- **Check your understanding**
A - According to the book review, what kind of vehicle gets stuck in the red mud near Popeye's house?
B - Echo everything in the rows from their start down to and including the line that contains "Hanley Ramirez, Derek", leaving the pictures out.

======== Extracted text

Pop­eye acquired his nick­name when he was three years old. There was a boyfriend, a girl­friend, and a Red Ryder BB gun involved. “Pop­eye had been Pop­eye ever since.” His grand­moth­er, Vel­ma, takes care of him and this is a good thing. “Pop­eye need­ed Vel­ma not to crack up because no one else in his fam­i­ly was very good at tak­ing care of him.” Look­ing down at the shoes I’ve put on with The Small Adven­tures of Pop­eye and Elvis, writ­ten by Bar­bara O’Con­nor (Far­rar, Straus & Giroux), they are cov­ered in red dust. It’s the South, a place I have nev­er lived, the roads of which I’ve walked con­vinc­ing­ly in Bar­bara’s many books. Pop­eye is bored. “It would always be bor­ing in Fayette, South Car­oli­na. Every day would be the same. Pop­eye was cer­tain about that. But Pop­eye was wrong.” Indeed, a Hol­i­day Ram­bler with a mom and dad and six kids gets stuck in the red mud on the road near Popeye’s house and life will nev­er be the same. Elvis and Pop­eye become fast friends, but there’s Calvin, Pris­sy, Wal­ter, Willis, and Shorty to avoid when the two boys set off for adven­ture. Who is sail­ing mys­te­ri­ous small boats down the creek? Where do the dead dogs live? How can they solve these mys­ter­ies with­out going “too far” into the woods? How will Pop­eye avoid mak­ing Vel­ma “livid”? Read this and enjoy gem-like lines, such as “Calvin! You got your stu­pid head on today?” These shoes fit, even if they’re walk­ing down South­ern roads. And Vel­ma is invit­ed over din­ner.

================
======== Data supplied

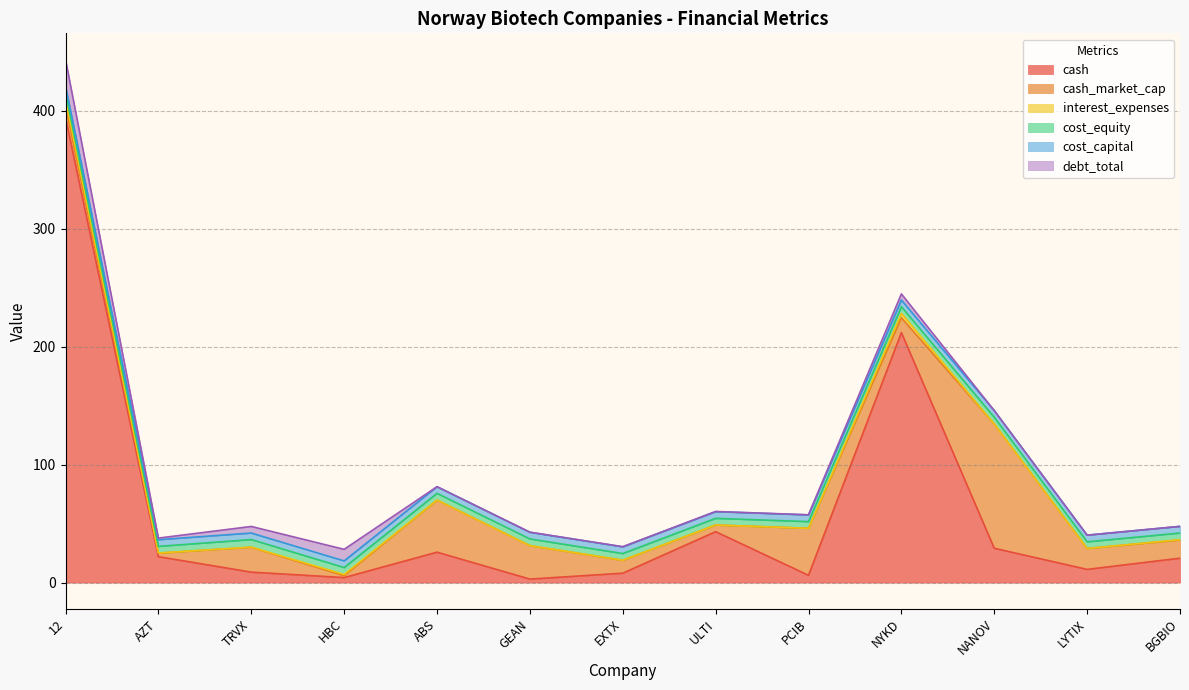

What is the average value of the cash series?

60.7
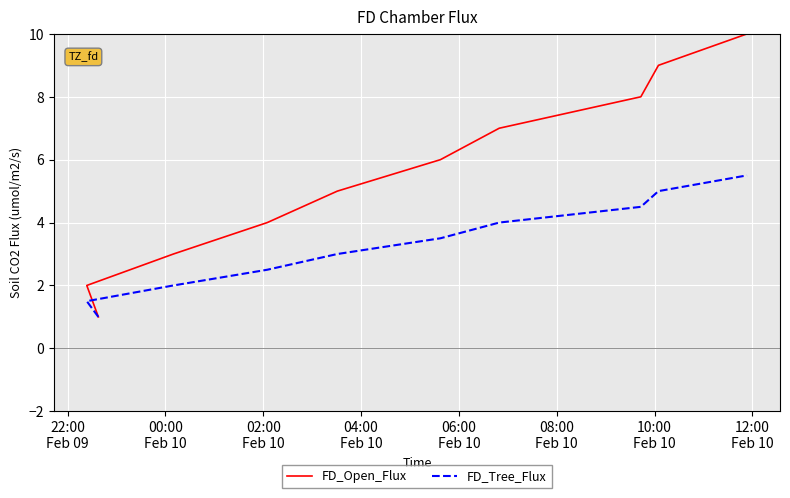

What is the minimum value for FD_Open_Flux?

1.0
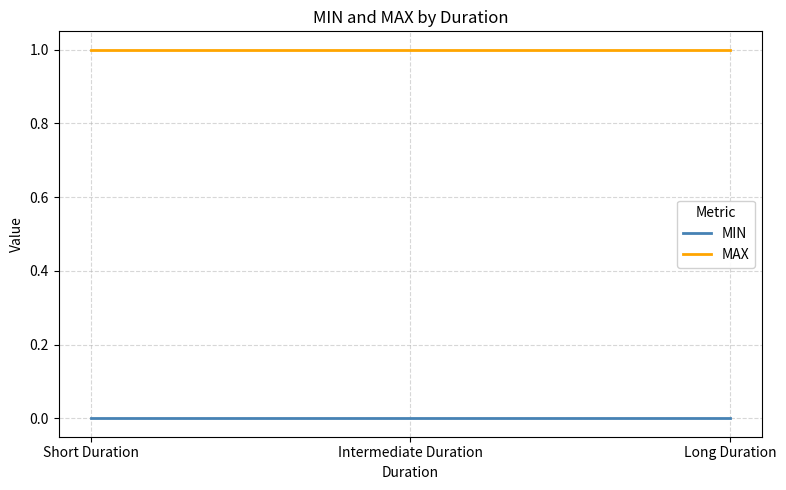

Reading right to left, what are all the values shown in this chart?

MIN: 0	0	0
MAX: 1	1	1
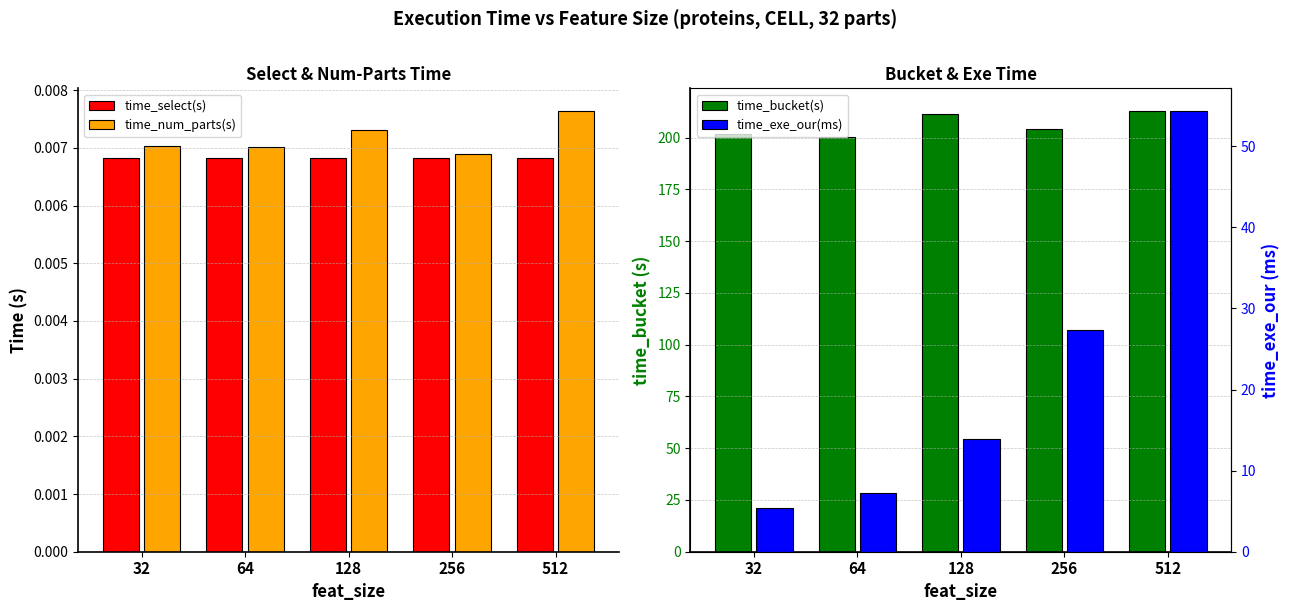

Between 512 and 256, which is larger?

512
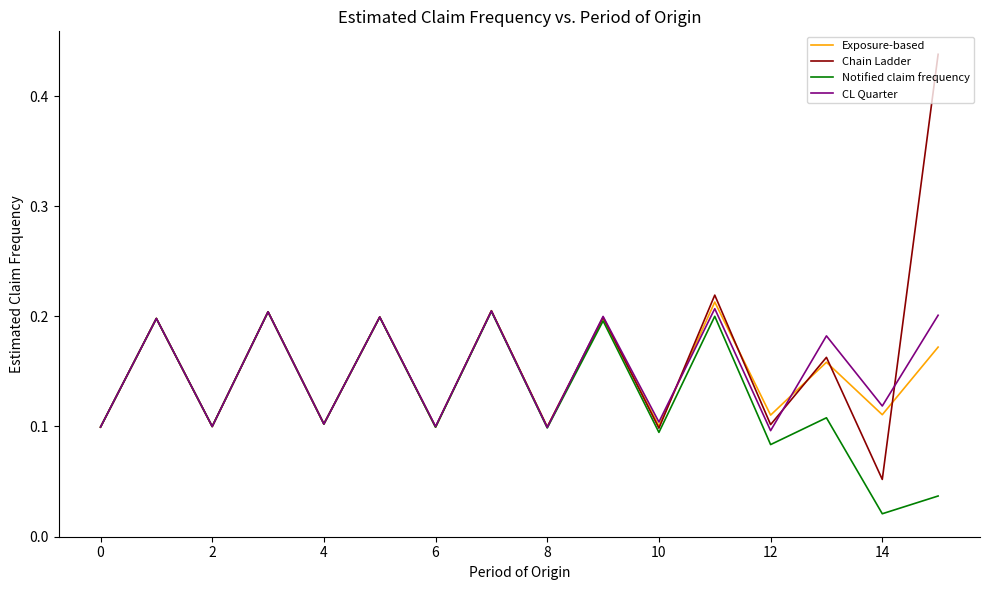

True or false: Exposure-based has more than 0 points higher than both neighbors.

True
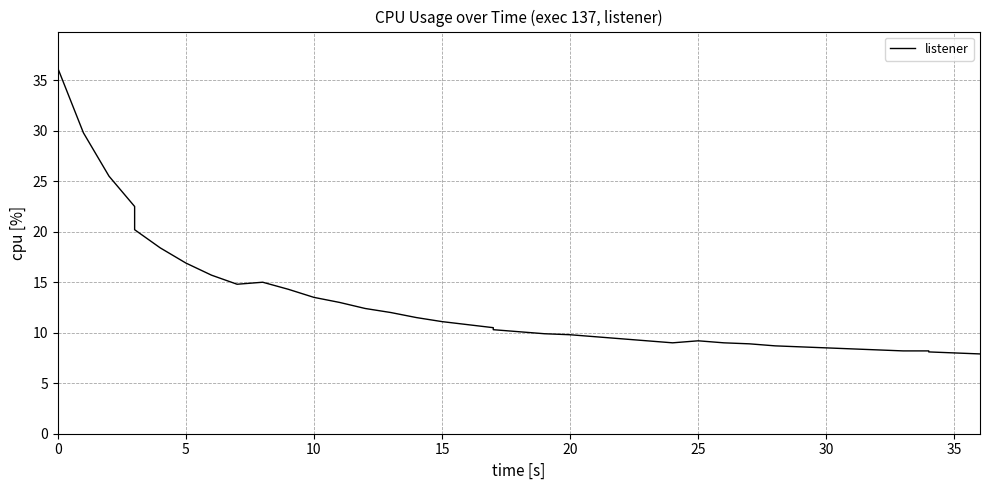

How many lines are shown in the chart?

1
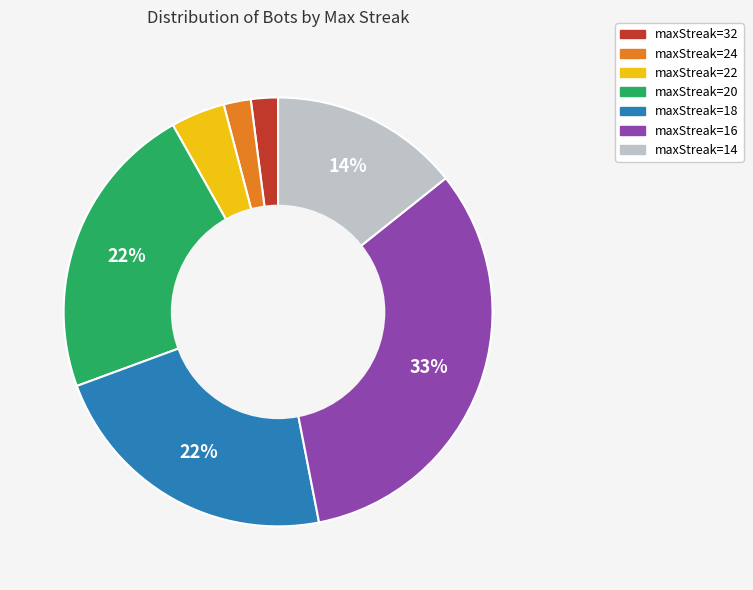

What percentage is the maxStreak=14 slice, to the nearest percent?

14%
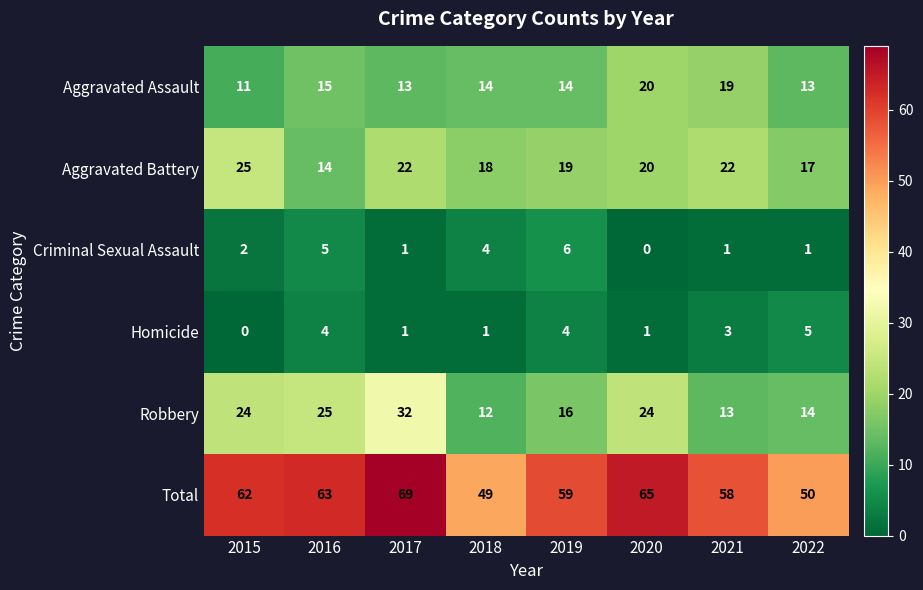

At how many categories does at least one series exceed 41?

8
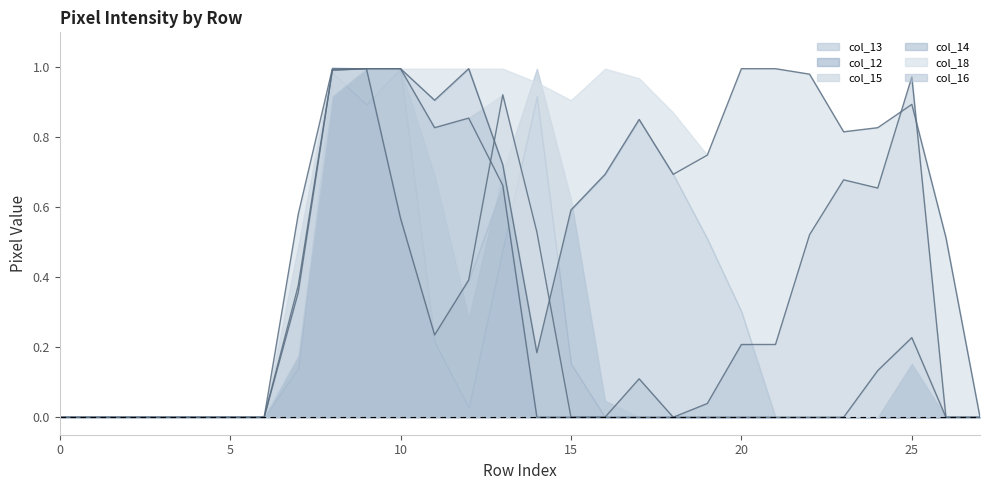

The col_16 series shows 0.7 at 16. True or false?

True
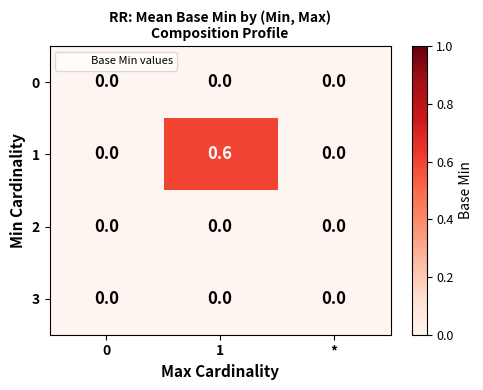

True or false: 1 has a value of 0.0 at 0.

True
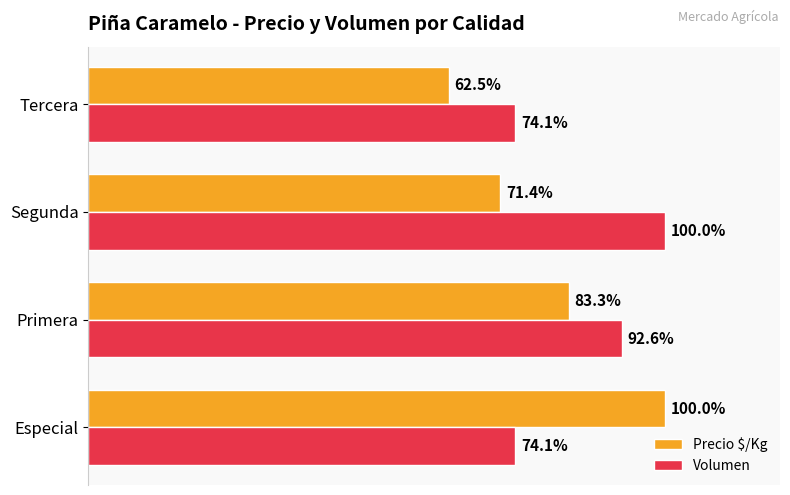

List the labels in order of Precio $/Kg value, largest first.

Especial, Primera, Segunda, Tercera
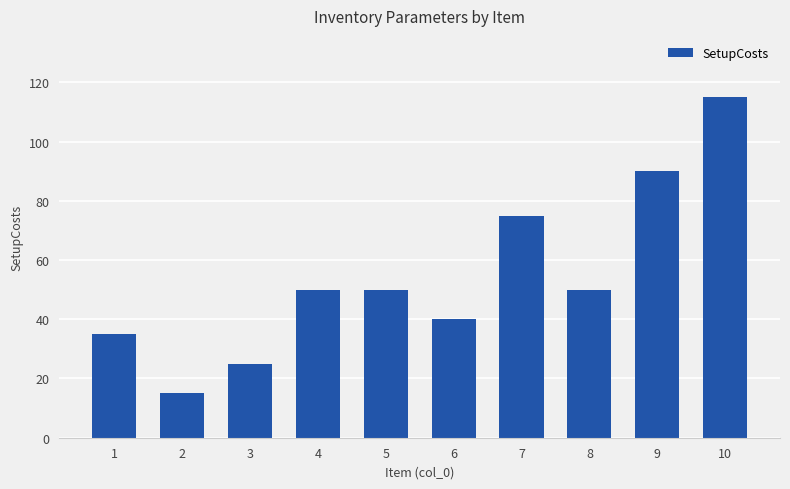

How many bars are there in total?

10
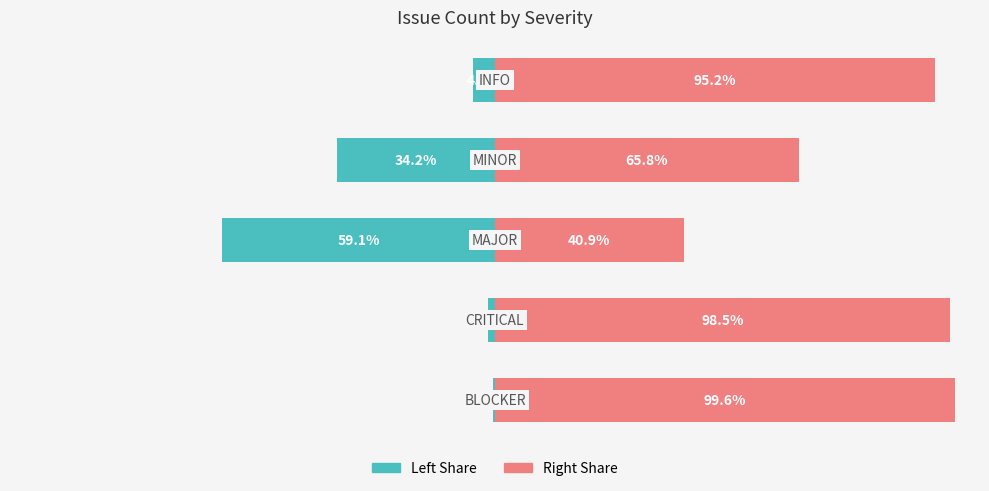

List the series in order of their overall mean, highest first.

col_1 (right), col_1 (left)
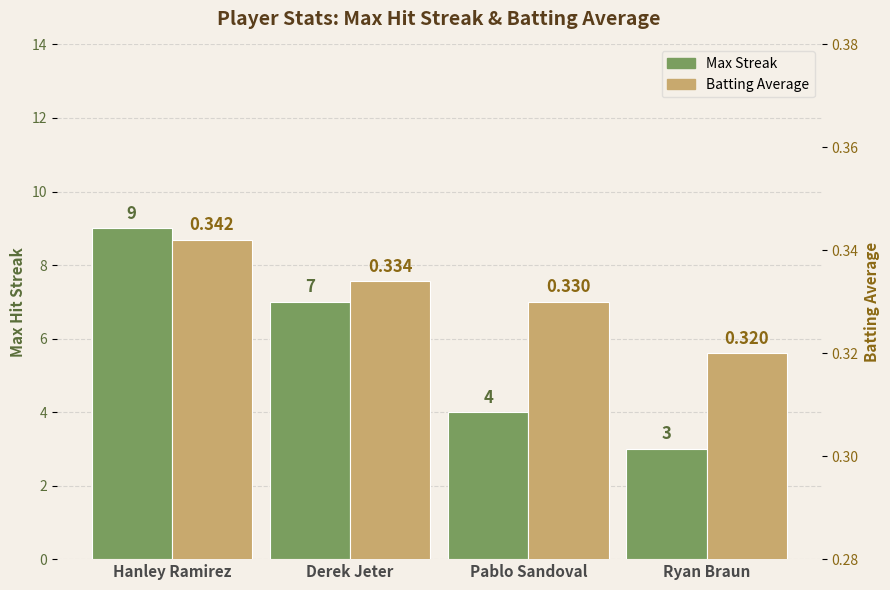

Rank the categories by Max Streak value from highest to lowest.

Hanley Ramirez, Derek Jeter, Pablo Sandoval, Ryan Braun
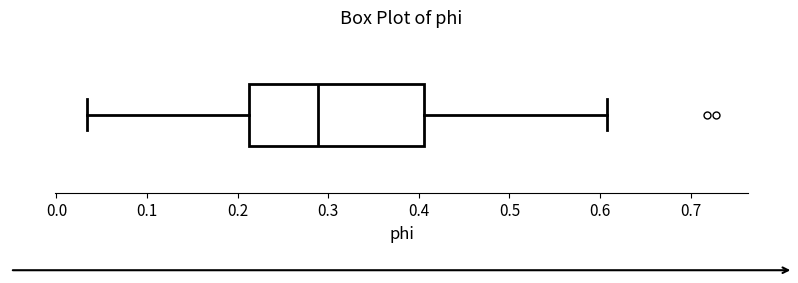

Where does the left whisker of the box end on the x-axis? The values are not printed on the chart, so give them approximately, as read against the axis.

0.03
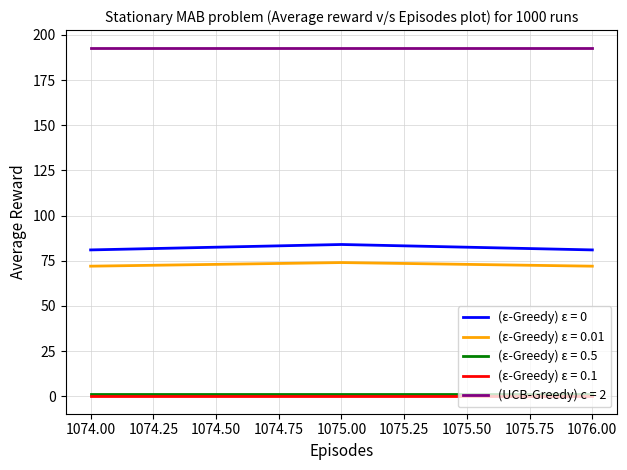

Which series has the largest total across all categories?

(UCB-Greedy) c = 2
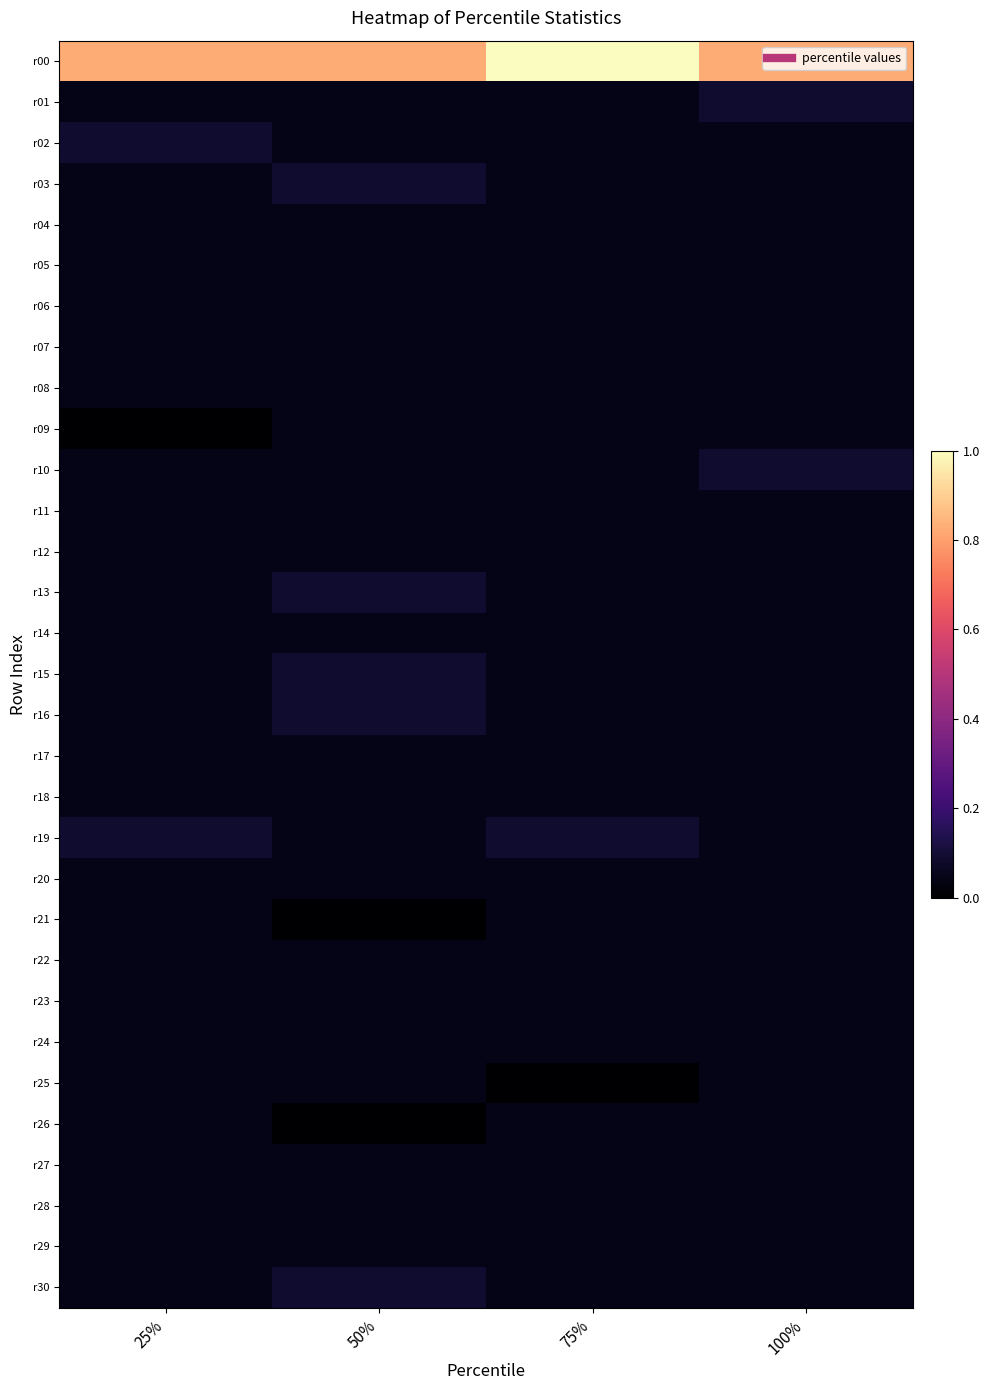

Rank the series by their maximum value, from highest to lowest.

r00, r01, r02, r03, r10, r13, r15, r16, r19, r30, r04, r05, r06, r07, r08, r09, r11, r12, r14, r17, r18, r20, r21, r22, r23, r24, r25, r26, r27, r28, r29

================

- **Task-by-task answers**
A - A Holiday Rambler.

B -
What is the average value of the cash series?

60.7

What is the minimum value for FD_Open_Flux?

1.0

Reading right to left, what are all the values shown in this chart?

MIN: 0	0	0
MAX: 1	1	1

Between 512 and 256, which is larger?

512

True or false: Exposure-based has more than 0 points higher than both neighbors.

True

How many lines are shown in the chart?

1

What percentage is the maxStreak=14 slice, to the nearest percent?

14%

At how many categories does at least one series exceed 41?

8

The col_16 series shows 0.7 at 16. True or false?

True

True or false: 1 has a value of 0.0 at 0.

True

List the labels in order of Precio $/Kg value, largest first.

Especial, Primera, Segunda, Tercera

How many bars are there in total?

10

List the series in order of their overall mean, highest first.

col_1 (right), col_1 (left)

Rank the categories by Max Streak value from highest to lowest.

Hanley Ramirez, Derek Jeter, Pablo Sandoval, Ryan Braun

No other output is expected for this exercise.